After the troubled 2005 elections, the government delayed the country’s regional and local elections for two years. In that time, the EPRDF expanded its party membership fourfold through a combination of carrots and sticks. The party also increased the number of elected local positions, diluting the political opposition’s power, since it didn’t have enough people to run for every seat.

As a result, in the 2008 elections, the EPRDF won more than 99.9 percentof the 3.5 million positions governing the local positions in the kebele (the smallest administrative unit, akin to a neighborhood) and woreda (district) elections. These officials distribute government goods such as seeds, fertilizer, credit and other agricultural basics — and are in charge of community courts, local prisons and sometimes local militia. That means that local EPRDF officials could reward supporters and punish opponents — either by offering or refusing goods, or implicitly threatening police monitoring and harassment.

And according to a Human Rights Watch investigation, that’s what happened. Kebele officials discriminated against those who were not members of the EPRDF.

This pattern of patronage has made it difficult to build successful opposition parties, since the opposition could neither reward party loyalty nor protect against punishment, as the EPRDF could. If the EPRDF wants competitive democratic elections, it would have to dismantle this government-backed system of patronage and punishment. But the tentative reform agenda Abiy has put forward has already disturbed some powerful party insiders.

3. The TPLF — used to being in charge — isn’t happy

Abiy’s promises have been greeted by jubilant crowds in Ethiopia and internationally. But to succeed, he has to bring along the rest of his ruling coalition.

The EPRDF is a multiethnic coalition comprising four main political parties — the Oromo People’s Democratic Organization (OPDO), the Amhara National Democratic Movement (ANDM), the Southern Ethiopian People’s Democratic Movement and the TPLF. That last controlled the coalition until Abiy, an Oromo, stepped in. The TPLF has publicly criticized a peace deal that Abiy brokered, which ended two decades of war between Ethiopia and Eritrea.

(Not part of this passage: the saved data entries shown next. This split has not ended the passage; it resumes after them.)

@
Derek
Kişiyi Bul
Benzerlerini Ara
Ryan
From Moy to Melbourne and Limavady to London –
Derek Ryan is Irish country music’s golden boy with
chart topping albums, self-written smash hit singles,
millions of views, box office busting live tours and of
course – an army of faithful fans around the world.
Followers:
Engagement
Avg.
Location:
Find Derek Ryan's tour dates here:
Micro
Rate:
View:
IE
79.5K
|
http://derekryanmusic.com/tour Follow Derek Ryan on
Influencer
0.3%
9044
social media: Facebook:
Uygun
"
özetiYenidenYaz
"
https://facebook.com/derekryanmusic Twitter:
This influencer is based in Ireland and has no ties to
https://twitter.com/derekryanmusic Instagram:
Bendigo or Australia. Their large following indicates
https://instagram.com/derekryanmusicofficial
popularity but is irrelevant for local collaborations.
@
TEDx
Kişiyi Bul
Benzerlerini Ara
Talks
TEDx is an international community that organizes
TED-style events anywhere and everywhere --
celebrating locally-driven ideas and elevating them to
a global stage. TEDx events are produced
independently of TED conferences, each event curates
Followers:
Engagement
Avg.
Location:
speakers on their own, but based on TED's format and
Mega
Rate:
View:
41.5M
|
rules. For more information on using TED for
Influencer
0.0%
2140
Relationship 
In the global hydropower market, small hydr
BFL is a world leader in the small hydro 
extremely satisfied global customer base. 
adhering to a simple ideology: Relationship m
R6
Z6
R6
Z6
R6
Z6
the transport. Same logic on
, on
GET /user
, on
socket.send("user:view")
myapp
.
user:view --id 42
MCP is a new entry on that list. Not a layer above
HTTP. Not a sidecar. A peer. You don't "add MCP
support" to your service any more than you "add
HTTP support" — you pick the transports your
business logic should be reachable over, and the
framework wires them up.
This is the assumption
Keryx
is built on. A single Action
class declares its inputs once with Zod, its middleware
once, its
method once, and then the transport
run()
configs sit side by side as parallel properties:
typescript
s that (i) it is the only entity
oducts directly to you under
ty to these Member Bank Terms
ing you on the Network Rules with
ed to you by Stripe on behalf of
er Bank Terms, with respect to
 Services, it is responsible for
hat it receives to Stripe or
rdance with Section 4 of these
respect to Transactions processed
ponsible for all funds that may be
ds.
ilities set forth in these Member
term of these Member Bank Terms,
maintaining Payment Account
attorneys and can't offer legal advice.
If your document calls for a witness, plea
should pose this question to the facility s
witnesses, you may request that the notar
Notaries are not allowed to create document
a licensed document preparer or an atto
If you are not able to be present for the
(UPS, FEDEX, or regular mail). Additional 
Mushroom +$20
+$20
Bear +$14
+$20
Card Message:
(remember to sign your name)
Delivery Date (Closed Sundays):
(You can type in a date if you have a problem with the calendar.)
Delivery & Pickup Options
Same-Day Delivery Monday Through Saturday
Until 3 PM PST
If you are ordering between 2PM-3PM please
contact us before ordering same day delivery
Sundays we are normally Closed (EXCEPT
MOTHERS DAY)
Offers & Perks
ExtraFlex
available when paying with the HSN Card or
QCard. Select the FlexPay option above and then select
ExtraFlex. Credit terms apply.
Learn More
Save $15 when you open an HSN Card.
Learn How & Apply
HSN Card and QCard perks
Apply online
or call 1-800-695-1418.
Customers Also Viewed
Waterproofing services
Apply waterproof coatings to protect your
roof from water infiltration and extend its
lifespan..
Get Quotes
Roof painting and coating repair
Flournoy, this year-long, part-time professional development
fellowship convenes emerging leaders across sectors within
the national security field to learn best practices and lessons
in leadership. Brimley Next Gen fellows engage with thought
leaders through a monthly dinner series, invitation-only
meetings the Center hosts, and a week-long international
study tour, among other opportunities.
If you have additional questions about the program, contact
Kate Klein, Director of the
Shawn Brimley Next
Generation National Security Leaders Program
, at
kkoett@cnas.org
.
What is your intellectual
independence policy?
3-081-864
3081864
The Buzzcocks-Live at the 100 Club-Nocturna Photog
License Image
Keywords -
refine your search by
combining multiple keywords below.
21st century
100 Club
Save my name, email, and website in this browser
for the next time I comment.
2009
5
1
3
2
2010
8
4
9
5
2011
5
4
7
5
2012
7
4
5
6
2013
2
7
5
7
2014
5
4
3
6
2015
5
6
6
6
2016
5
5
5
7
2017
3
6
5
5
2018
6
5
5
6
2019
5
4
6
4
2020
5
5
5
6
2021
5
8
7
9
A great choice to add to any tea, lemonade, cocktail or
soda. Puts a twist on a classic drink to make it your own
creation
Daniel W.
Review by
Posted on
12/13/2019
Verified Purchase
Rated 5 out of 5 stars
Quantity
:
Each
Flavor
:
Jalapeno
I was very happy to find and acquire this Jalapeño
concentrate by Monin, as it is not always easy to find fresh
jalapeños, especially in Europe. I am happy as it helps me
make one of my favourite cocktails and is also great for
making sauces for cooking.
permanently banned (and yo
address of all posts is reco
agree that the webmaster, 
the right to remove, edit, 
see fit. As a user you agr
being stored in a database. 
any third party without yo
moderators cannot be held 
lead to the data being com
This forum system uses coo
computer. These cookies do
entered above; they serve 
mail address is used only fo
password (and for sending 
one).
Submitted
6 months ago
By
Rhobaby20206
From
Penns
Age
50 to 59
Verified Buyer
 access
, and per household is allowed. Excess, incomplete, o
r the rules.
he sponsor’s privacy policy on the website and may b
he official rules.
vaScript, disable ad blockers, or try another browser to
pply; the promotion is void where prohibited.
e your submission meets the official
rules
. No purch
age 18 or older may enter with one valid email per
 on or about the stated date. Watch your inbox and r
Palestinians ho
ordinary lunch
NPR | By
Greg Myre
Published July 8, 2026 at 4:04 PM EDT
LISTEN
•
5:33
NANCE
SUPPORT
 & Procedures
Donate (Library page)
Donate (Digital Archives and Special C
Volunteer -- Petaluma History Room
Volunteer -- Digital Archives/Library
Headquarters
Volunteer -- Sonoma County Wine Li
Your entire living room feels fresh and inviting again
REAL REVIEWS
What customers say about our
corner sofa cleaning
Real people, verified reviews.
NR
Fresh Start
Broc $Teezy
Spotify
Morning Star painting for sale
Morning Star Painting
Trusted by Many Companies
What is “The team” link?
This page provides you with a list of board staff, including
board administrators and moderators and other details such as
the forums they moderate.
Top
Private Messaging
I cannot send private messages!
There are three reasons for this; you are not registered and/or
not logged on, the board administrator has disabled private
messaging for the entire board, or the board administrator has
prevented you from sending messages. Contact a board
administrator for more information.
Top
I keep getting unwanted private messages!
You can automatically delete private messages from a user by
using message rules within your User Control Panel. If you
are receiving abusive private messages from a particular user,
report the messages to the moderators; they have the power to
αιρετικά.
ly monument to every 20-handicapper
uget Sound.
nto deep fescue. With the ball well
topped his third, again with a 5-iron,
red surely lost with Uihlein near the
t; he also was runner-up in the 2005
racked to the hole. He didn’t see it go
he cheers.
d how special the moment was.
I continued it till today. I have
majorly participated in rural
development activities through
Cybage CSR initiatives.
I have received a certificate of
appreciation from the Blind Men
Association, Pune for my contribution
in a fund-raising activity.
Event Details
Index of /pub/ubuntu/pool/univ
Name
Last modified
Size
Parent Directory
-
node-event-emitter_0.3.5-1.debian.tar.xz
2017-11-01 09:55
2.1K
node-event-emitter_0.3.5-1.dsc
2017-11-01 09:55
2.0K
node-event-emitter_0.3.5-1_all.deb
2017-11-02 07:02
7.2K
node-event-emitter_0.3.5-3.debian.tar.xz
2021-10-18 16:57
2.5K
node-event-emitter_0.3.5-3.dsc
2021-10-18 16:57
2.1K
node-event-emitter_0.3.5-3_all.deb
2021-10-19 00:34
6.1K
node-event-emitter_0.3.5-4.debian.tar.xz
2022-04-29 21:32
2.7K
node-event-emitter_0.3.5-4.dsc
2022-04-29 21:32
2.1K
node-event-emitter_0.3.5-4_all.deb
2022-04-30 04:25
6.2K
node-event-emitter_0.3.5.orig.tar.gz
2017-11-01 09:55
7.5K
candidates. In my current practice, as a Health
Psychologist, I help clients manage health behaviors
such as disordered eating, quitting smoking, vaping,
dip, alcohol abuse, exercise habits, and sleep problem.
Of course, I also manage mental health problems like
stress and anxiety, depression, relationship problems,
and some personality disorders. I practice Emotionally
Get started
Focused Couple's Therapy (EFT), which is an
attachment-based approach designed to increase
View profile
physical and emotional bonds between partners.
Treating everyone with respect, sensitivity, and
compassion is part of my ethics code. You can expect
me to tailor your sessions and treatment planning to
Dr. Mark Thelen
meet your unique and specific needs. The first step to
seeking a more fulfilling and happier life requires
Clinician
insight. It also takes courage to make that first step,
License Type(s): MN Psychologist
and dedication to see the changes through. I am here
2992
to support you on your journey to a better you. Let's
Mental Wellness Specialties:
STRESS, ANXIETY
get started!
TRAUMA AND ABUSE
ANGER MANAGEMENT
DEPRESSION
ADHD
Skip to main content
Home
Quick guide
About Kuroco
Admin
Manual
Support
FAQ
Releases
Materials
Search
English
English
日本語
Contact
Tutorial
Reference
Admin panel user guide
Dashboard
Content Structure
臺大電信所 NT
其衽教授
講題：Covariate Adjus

And observers say that the TPLF opposes Abiy’s efforts to untangle the party’s involvement with certain industries and economic sectors controlled by the party, and which party members have used to line their pockets or reward “military cronies.” The TPLF could block reforms — serving as what political scientist George Tsebelis calls a “veto player.”

4. Empowering political opposition

The anti-government protests have wrought serious change and may have the infrastructure to start building healthy opposition parties. But they’re not fully developed yet. After decades of being shut out of power, jailed, silenced and attacked, they aren’t yet able to compete fairly with the well-resourced and dominant EPRDF.

If Abiy or the international community want free and fair elections, they need to invest in and help political dissidents who are trying to build political parties and end the local administrative monopoly on government support. And as political scientist Stephen Brown showed a decade ago, the international community can’t build democracy in the face of active government repression and domestic conditions that discourage competition.

The possibility of free, fair and competitive elections in Ethiopia depends on how dedicated the EPRDF may be to dismantling the barriers it has spent decades building up.